BEGIN Data listing

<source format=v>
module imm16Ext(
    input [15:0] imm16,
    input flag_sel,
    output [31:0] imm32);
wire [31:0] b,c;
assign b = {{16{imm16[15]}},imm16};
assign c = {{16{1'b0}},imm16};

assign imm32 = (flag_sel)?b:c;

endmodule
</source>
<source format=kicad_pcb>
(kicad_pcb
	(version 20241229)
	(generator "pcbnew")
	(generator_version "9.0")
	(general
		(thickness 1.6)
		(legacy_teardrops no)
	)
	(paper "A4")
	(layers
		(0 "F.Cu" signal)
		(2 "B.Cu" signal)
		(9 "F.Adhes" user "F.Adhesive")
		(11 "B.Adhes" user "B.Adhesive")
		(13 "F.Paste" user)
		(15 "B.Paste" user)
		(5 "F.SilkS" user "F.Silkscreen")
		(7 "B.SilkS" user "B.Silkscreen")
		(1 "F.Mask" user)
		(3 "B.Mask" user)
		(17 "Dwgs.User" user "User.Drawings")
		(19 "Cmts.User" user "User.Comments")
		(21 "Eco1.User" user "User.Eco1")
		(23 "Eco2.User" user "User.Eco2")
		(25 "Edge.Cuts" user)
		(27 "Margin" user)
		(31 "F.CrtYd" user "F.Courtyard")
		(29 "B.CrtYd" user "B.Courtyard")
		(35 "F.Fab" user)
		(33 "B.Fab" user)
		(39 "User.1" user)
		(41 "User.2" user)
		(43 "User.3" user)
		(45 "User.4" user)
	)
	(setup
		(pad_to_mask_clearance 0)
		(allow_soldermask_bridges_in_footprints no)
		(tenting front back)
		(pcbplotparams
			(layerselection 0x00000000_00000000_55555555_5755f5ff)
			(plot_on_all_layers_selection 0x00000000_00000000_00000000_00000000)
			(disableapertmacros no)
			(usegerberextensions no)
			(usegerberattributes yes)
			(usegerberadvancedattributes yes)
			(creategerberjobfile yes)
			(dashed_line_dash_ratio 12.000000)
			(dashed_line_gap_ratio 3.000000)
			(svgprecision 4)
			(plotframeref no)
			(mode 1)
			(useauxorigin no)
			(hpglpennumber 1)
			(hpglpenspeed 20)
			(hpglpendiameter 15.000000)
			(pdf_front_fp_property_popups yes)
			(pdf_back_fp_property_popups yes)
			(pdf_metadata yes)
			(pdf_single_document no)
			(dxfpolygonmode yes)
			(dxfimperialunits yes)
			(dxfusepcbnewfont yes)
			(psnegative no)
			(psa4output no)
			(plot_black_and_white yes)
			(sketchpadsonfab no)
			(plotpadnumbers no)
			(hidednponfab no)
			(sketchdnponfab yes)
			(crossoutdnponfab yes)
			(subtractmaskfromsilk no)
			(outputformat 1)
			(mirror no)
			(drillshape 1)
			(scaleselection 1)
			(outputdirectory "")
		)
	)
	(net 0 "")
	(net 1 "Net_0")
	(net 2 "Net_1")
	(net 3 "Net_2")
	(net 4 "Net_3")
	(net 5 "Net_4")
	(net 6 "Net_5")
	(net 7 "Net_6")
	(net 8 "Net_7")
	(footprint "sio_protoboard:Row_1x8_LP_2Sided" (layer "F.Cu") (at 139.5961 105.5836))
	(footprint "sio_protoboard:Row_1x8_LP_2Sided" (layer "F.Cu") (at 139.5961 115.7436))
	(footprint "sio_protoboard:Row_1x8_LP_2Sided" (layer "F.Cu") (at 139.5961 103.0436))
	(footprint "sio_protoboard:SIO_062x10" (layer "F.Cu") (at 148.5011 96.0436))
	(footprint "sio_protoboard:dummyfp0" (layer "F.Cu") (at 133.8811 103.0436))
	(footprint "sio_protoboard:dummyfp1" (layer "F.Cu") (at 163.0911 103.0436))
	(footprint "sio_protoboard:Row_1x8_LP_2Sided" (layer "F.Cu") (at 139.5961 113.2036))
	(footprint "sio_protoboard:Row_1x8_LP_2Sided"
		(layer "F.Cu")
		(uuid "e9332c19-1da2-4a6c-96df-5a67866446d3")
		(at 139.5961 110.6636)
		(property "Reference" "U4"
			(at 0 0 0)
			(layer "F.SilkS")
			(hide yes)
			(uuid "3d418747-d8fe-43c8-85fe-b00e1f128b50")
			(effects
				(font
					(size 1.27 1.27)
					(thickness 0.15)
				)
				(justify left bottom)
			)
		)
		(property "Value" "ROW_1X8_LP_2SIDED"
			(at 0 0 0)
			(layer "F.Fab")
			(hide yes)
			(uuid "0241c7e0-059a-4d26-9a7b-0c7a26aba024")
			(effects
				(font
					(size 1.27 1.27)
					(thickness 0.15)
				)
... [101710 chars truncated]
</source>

END Data listing
BEGIN Data listing

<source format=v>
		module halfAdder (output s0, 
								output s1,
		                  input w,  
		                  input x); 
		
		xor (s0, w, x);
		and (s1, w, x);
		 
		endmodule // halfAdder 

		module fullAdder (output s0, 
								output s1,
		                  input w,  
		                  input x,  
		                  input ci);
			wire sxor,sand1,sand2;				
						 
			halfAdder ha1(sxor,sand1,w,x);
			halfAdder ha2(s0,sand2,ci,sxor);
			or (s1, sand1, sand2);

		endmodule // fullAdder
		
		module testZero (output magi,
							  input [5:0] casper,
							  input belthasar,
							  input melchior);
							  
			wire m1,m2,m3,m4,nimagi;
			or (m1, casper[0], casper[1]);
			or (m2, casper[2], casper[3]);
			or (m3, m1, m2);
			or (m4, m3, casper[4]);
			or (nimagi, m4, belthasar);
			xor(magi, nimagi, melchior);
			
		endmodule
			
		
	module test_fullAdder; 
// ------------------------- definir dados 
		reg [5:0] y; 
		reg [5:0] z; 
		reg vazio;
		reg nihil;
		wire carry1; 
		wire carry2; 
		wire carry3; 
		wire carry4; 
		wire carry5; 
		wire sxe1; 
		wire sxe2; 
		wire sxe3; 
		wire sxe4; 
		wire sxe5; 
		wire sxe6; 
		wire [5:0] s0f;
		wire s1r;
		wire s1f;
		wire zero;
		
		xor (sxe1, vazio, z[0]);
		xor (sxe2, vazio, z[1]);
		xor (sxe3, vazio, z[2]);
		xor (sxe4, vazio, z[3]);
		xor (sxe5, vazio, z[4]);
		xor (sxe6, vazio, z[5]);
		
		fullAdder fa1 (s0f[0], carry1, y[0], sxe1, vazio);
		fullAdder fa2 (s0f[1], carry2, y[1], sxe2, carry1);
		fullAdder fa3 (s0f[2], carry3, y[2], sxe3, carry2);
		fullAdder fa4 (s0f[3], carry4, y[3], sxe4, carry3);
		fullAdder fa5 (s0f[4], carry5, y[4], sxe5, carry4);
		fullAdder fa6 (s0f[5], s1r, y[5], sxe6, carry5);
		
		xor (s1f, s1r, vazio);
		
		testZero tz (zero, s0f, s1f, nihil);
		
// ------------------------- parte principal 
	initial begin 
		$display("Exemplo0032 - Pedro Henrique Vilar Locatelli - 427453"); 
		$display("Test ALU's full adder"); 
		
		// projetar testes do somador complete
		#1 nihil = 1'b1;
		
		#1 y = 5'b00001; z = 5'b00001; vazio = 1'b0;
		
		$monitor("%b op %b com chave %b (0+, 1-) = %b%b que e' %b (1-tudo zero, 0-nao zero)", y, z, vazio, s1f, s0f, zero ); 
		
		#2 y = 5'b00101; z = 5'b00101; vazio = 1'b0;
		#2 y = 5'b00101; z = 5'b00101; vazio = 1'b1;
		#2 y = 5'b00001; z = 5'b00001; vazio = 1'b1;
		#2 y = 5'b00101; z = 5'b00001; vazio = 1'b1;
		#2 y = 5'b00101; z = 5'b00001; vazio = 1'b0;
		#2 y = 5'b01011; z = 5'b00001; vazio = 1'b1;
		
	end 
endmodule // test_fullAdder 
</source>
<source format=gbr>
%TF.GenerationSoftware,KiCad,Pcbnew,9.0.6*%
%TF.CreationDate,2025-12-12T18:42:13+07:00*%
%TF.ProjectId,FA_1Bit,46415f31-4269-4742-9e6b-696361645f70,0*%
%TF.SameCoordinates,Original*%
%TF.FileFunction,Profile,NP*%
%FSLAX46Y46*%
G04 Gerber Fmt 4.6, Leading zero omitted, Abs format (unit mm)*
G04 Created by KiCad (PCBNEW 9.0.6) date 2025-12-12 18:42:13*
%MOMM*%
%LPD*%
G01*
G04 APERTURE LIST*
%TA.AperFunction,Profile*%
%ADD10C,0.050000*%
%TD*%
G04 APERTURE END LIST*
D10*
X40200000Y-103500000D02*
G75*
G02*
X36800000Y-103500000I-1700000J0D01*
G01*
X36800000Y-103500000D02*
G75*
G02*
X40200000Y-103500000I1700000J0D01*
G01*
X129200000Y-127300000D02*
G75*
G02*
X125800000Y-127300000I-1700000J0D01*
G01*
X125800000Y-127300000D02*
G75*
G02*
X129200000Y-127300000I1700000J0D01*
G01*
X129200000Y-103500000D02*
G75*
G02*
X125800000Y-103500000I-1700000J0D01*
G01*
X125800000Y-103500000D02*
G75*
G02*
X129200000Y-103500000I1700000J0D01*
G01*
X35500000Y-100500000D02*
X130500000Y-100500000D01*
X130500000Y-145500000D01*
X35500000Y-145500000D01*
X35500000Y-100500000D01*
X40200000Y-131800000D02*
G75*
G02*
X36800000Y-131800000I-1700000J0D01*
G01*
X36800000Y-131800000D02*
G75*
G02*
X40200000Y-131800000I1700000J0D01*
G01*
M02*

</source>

END Data listing

From the data above, copy every line where "SilkS" appears.

Answer section =>
		(5 "F.SilkS" user "F.Silkscreen")
		(7 "B.SilkS" user "B.Silkscreen")
			(layer "F.SilkS")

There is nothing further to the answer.